1644 - A Dutch land grant is issued to Lucas Santomee, son of Peter
 Santomee, one of the first 11 Africans brought to Manhattan.
 Among the land granted to Santomee and the original Africans is
 property in Brooklyn and Greenwich Village.

1706 - A slave named Onesimus arrives in the home of Cotton Mather.
 The slave's experience and explanation of African inoculation
 will result in Mather's encouragement of Dr. Zabdiel Boylston
 to inoculate for smallpox in 1721.

1864 - In one of the decisive battles of the Civil War, two brigades of
 African American troops help crush one of the South's finest
 armies at the Battle of Nashville.  African American troops
 open the battle on the first day and successfully engage the
 right flank of the rebel line.  On the second day Col. Charles
 R. Thompson's African American brigade makes a brilliant charge
 up Overton Hill.  The Thirteenth U.S.Colored Troops will sustain
 more casualties than any other regiment involved in the battle.

1870 - The Colored Methodist Episcopalian Church is established.

1896 - Julia Terry Hammonds receives a patent for the apparatus for
 holding yarn skeins.

1934 - Maggie Lena Walker, the first woman to head a bank, dies at the
 age of 69.

1934 - The NAACP's Spingarn Award is awarded to William Taylor Burwell
 Williams, Tuskegee dean and agent of the Jeanes and Slater funds,
 for his achievements as an educator.

1939 - Cindy Birdsong is born.  She will become a singer with Patti
 LaBelle and the Bluebells and Diana Ross and the Supremes.

1941 - Lena Horne records the torch classic for Victor Records, that will
 become her signature song: "Stormy Weather."

1943 - Thomas W. "Fats" Waller dies outside Kansas City, Missouri at the
 age of 39 from pneumonia.  The self-taught piano player began
 recording as a teenager and becomes one of a small group of
 African American pianists to make piano rolls for the growing
 player piano industry.  Waller's first solo recording in 1926
 led to his own radio show and three tours of France.  Waller was
 known for such popular songs as "Ain't Misbehavin'," "I'm Gonna
 Sit Right Down and Write Myself a Letter," and "Honeysuckle Rose."
 He also wrote music for the stage and the movies, most notably
 "Stormy Weather."

1943 - The San Francisco Sun-Reporter is established.  Its co-founder,
 Thomas Fleming will be its editor and a working journalist into
 his nineties.

1943 - The NAACP's Spingarn Medal is presented to William H. Hastie "for
 his distinguished career as a jurist and as an uncompromising
 champion of equal justice."

1950 - Ezzard Charles knocks out Nick Barone to retain his heavyweight
 boxing title.

1954 - The Netherlands Antilles become a co-equal part of the Kingdom of
 the Netherlands.

1961 - Dr. Kenneth B. Clark, psychologist and educator, is awarded the
 NAACP's Spingarn Medal for pioneering studies that influenced the
 Supreme Court decision on school desegregation.

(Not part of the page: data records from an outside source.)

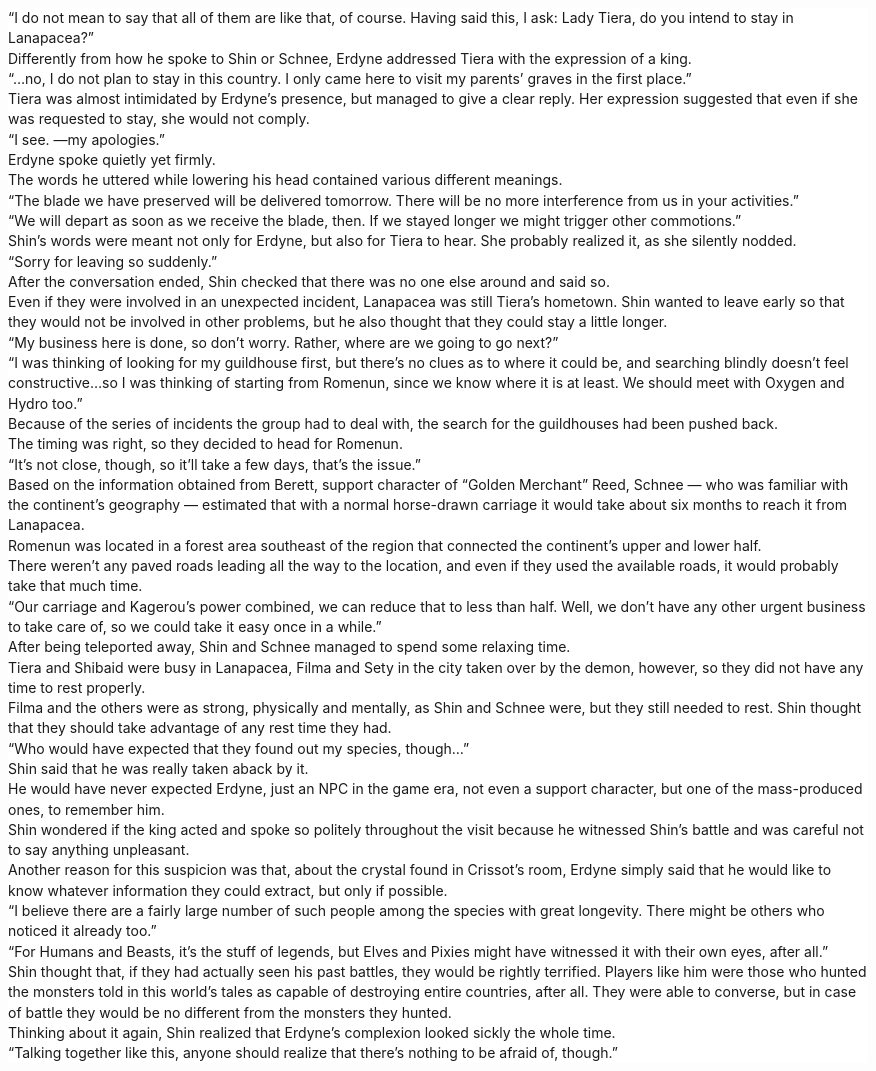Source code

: “I do not mean to say that all of them are like that, of course. Having said this, I ask: Lady Tiera, do you intend to stay in Lanapacea?”<br/>
Differently from how he spoke to Shin or Schnee, Erdyne addressed Tiera with the expression of a king.<br/>
“…no, I do not plan to stay in this country. I only came here to visit my parents’ graves in the first place.”<br/>
Tiera was almost intimidated by Erdyne’s presence, but managed to give a clear reply. Her expression suggested that even if she was requested to stay, she would not comply.<br/>
“I see. —my apologies.”<br/>
Erdyne spoke quietly yet firmly.<br/>
The words he uttered while lowering his head contained various different meanings.<br/>
“The blade we have preserved will be delivered tomorrow. There will be no more interference from us in your activities.”<br/>
“We will depart as soon as we receive the blade, then. If we stayed longer we might trigger other commotions.”<br/>
Shin’s words were meant not only for Erdyne, but also for Tiera to hear. She probably realized it, as she silently nodded.<br/>
“Sorry for leaving so suddenly.”<br/>
After the conversation ended, Shin checked that there was no one else around and said so.<br/>
Even if they were involved in an unexpected incident, Lanapacea was still Tiera’s hometown. Shin wanted to leave early so that they would not be involved in other problems, but he also thought that they could stay a little longer.<br/>
“My business here is done, so don’t worry. Rather, where are we going to go next?”<br/>
“I was thinking of looking for my guildhouse first, but there’s no clues as to where it could be, and searching blindly doesn’t feel constructive…so I was thinking of starting from Romenun, since we know where it is at least. We should meet with Oxygen and Hydro too.”<br/>
Because of the series of incidents the group had to deal with, the search for the guildhouses had been pushed back.<br/>
The timing was right, so they decided to head for Romenun.<br/>
“It’s not close, though, so it’ll take a few days, that’s the issue.”<br/>
Based on the information obtained from Berett, support character of “Golden Merchant” Reed, Schnee — who was familiar with the continent’s geography — estimated that with a normal horse-drawn carriage it would take about six months to reach it from Lanapacea.<br/>
Romenun was located in a forest area southeast of the region that connected the continent’s upper and lower half.<br/>
There weren’t any paved roads leading all the way to the location, and even if they used the available roads, it would probably take that much time.<br/>
“Our carriage and Kagerou’s power combined, we can reduce that to less than half. Well, we don’t have any other urgent business to take care of, so we could take it easy once in a while.”<br/>
After being teleported away, Shin and Schnee managed to spend some relaxing time.<br/>
Tiera and Shibaid were busy in Lanapacea, Filma and Sety in the city taken over by the demon, however, so they did not have any time to rest properly.<br/>
Filma and the others were as strong, physically and mentally, as Shin and Schnee were, but they still needed to rest. Shin thought that they should take advantage of any rest time they had.<br/>
“Who would have expected that they found out my species, though…”<br/>
Shin said that he was really taken aback by it.<br/>
He would have never expected Erdyne, just an NPC in the game era, not even a support character, but one of the mass-produced ones, to remember him.<br/>
Shin wondered if the king acted and spoke so politely throughout the visit because he witnessed Shin’s battle and was careful not to say anything unpleasant.<br/>
Another reason for this suspicion was that, about the crystal found in Crissot’s room, Erdyne simply said that he would like to know whatever information they could extract, but only if possible.<br/>
“I believe there are a fairly large number of such people among the species with great longevity. There might be others who noticed it already too.”<br/>
“For Humans and Beasts, it’s the stuff of legends, but Elves and Pixies might have witnessed it with their own eyes, after all.”<br/>
Shin thought that, if they had actually seen his past battles, they would be rightly terrified. Players like him were those who hunted the monsters told in this world’s tales as capable of destroying entire countries, after all. They were able to converse, but in case of battle they would be no different from the monsters they hunted.<br/>
Thinking about it again, Shin realized that Erdyne’s complexion looked sickly the whole time.<br/>
“Talking together like this, anyone should realize that there’s nothing to be afraid of, though.”<br/>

1961 - Police use tear gas and leashed dogs to stop a mass demonstration
 by fifteen hundred African Americans in Baton Rouge, Louisiana.

1980 - Dave Winfield signs a ten-year contract with the New York Yankees,
 for somewhere between $1.3 and $1.5 million.  He will become the
 wealthiest player in the history of U.S. team sports.  The total
 package for the outfielder is said to be worth over $22 million
 dollars.

1985 - Businessman J. Bruce Llewellyn and former basketball star Julius
 Erving become owners of Philadelphia Coca-Cola Bottling, the
 fourth-largest African American business in the United States.